All lines holding the word "List" are to be copied from the records beneath.

PROVIDED RECORDS START

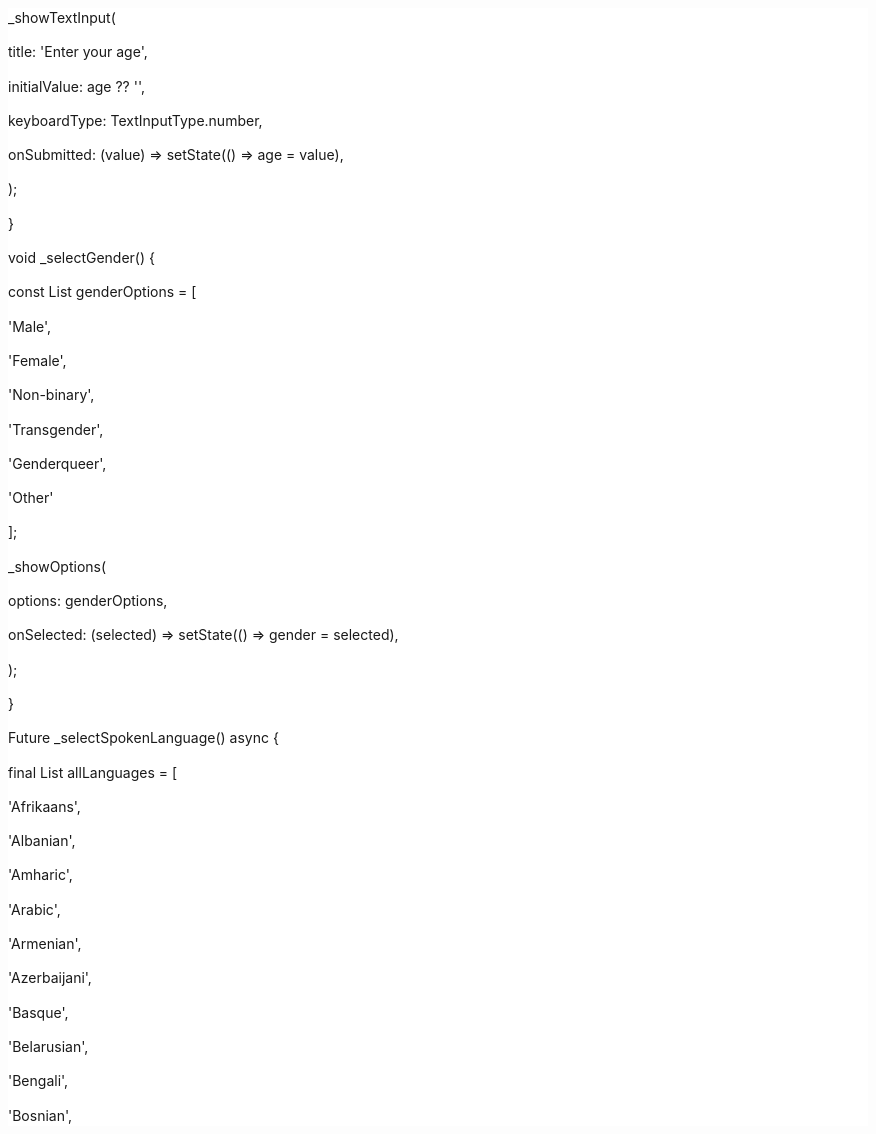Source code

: _showTextInput(

title: 'Enter your age',

initialValue: age ?? '',

keyboardType: TextInputType.number,

onSubmitted: (value) => setState(() => age = value),

);

}

void _selectGender() {

const List<String> genderOptions = [

'Male',

'Female',

'Non-binary',

'Transgender',

'Genderqueer',

'Other'

];

_showOptions(

options: genderOptions,

onSelected: (selected) => setState(() => gender = selected),

);

}

Future<void> _selectSpokenLanguage() async {

final List<String> allLanguages = [

'Afrikaans',

'Albanian',

'Amharic',

'Arabic',

'Armenian',

'Azerbaijani',

'Basque',

'Belarusian',

'Bengali',

'Bosnian',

PROVIDED RECORDS END

WRITTEN ANSWER:
const List<String> genderOptions = [
final List<String> allLanguages = [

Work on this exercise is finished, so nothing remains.